Quando os Pólipos colorretais são secundários à mutação no gene APC, o tumor primário do cérebro geralmente é um meduloblastoma cerebelar. Estima-se que 2/3 dos casos com mutação no gene APC e múltiplos Pólipos, apresentarão meduloblastoma.

Síndrome de Cronkhite-Canada
Esta é uma síndrome não-hereditária de Pólipos juvenis em associação com anormalidades ectodérmicas, tais como,  alopécia, distrofia ungueal, hiperpigmentação da face e pálpebras, diarreia e perda de peso.
A patogênese desta síndrome rara (400 casos relatados até hoje, 75% no Japão) é desconhecida e o manejo é apenas suporte clínico.
Em uma revisão da literatura, 34 de 280 casos tiveram associação com câncer colorretal.

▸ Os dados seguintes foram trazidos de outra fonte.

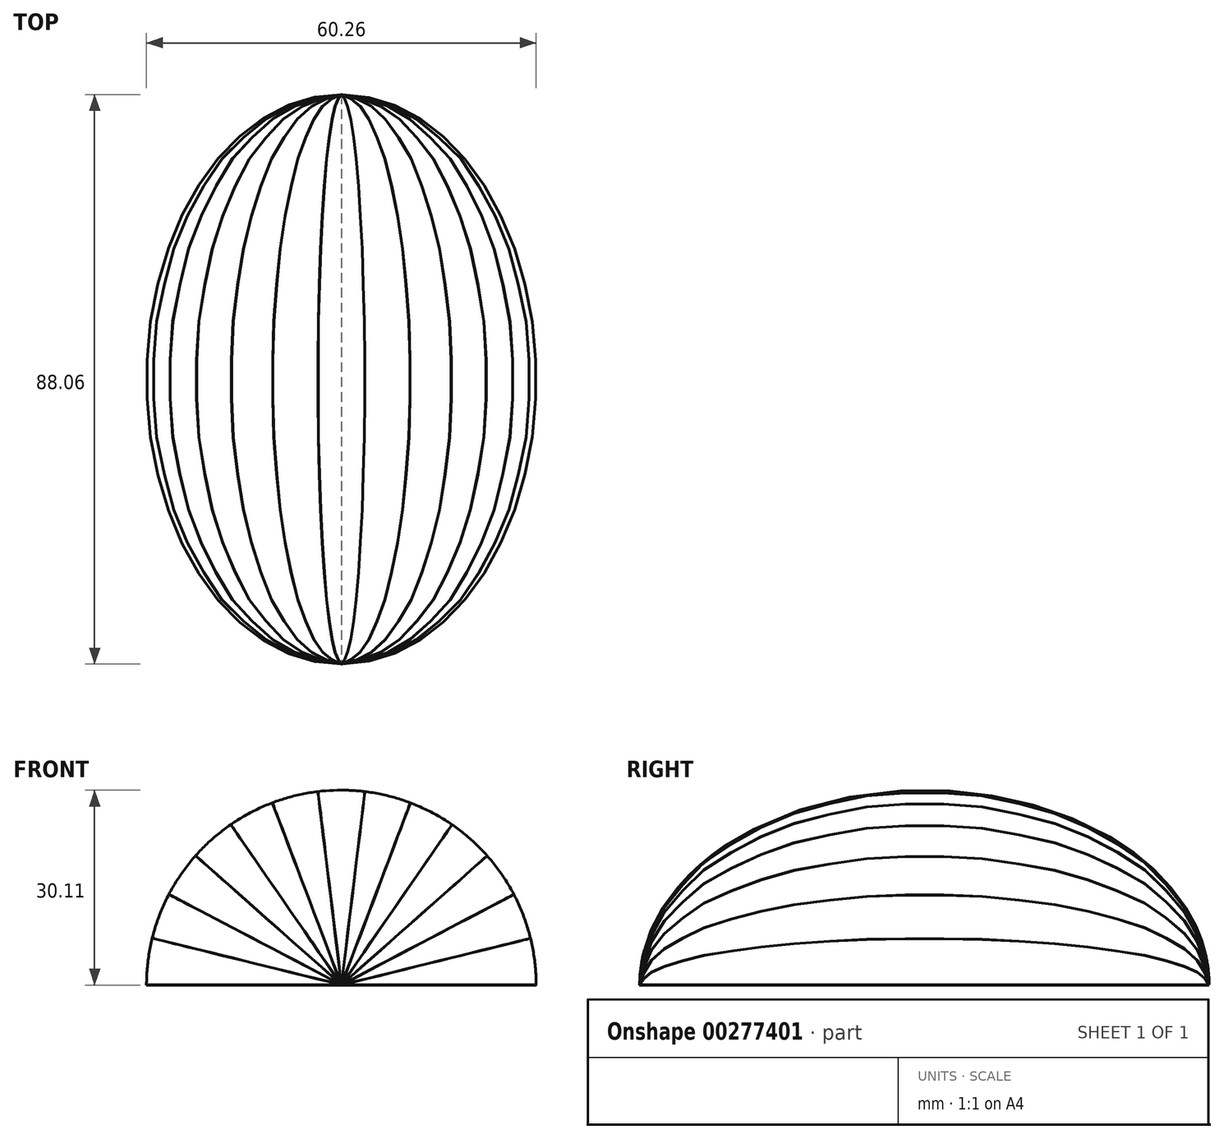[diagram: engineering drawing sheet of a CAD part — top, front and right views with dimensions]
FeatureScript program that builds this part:
annotation { "Feature Type Name" : "Feature", "Feature Type Description" : "" }
export const myFeature = defineFeature(function(context is Context, id is Id, definition is map)
    precondition{}
    {
        {
            var Q0;
            Q0=qCreatedBy(makeId("Top.planeOp"),FACE);
            var sketch = newSketch(context, id + "F0", { "sketchPlane" : qUnion([Q0])});
            skEllipticalArc(sketch, "E0", {});
            skLineSegment(sketch, "E1", {"start": v(0, 44.03) * mm, "end": v(0, -44.03) * mm});
            const initialGuessF0  = {"E0": [0, 0, 0, -1, 0.04402916878461838, 0.030129059883306983, 0, 3.141592653589793]};
            skSetInitialGuess(sketch, initialGuessF0);
            skSolve(sketch);
        }
        {
            var Q0;
            Q0 = qSketchRegion(id + "F0", true);
            var Q1;
            Q1=sQuery(id+"F0.wireOp",EDGE,"E1");
            revolve(context, id + "F1", {"entities" : qUnion([Q0]), "axis" : qUnion([Q1]), "revolveType" : RevolveType.ONE_DIRECTION, "angle" : 180 * degree});
        }
        {
            var Q0;
            Q0=makeQuery(id+"F0.imprint","IMPRINT",FACE,{"disambiguationData":[TD([[makeQuery(id+"F0.imprint","IMPRINT",EDGE,{"derivedFrom":sQuery(id+"F0.wireOp",EDGE,"E0")}),1.0]])]});
            extrude(context, id + "F2", {"entities" : qUnion([Q0]), "depth" : 0.03 * mm});
        }
        {
            var Q0;
            Q0=makeQuery(id+"F2.opExtrude","SWEPT_BODY",BODY,{"disambiguationData":[OSD([sQuery(id+"F0.wireOp",EDGE,"E0"),sQuery(id+"F0.wireOp",EDGE,"E1")])]});
            var Q1;
            Q1=makeQuery(id+"F2.opExtrude","CAP_EDGE",EDGE,{"disambiguationData":[OSD([sQuery(id+"F0.wireOp",EDGE,"E1")])],"isStart":false});
            circularPattern(context, id + "F3", {"entities" : qUnion([Q0]), "axis" : qUnion([Q1]), "angle" : 180 * degree, "instanceCount" : 14, "equalSpace" : true});
        }
    });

Hiperplasia Nodular Linfoide (HNL)
A HNL caracteriza-se pela existência de hiperplasias dos folículos linfoides do cólon, os quais costumam ser pouco comuns e são de natureza benigna.
O tratamento para este tipo de Pólipo é sua retirada e análise histopatológica, para diferenciação com linfoma de cólon.

Polipose Inflamatória
São vistos em associação com diversas condições inflamatórias, incluindo a Doença Inflamatória Intestinal. Podem ser referidos como pseudopólipos.
Estes Pólipos se desenvolvem como resultante de ciclos repetidos de inflamação e cicatrização em pacientes com doença inflamatória crônica. Estão geralmente confinados ao cólon.
Ocorrem em aproximadamente 1/3 dos pacientes com Doença de Crohn, porém outras condições associadas são colite isquêmica, infecciosa e Doença de Behçet.

Conclusão
O capítulo dos Pólipos intestinais reveste-se de extrema importância clínica, pois além de ser vasto, envolve uma série de preocupações diagnósticas diferenciais quanto a sua natureza, que pode ser benigna ou maligna, o que acarreta a necessidade de uma investigação profunda e criteriosa para que se possa oferecer a melhor conduta terapêutica para nossos pacientes.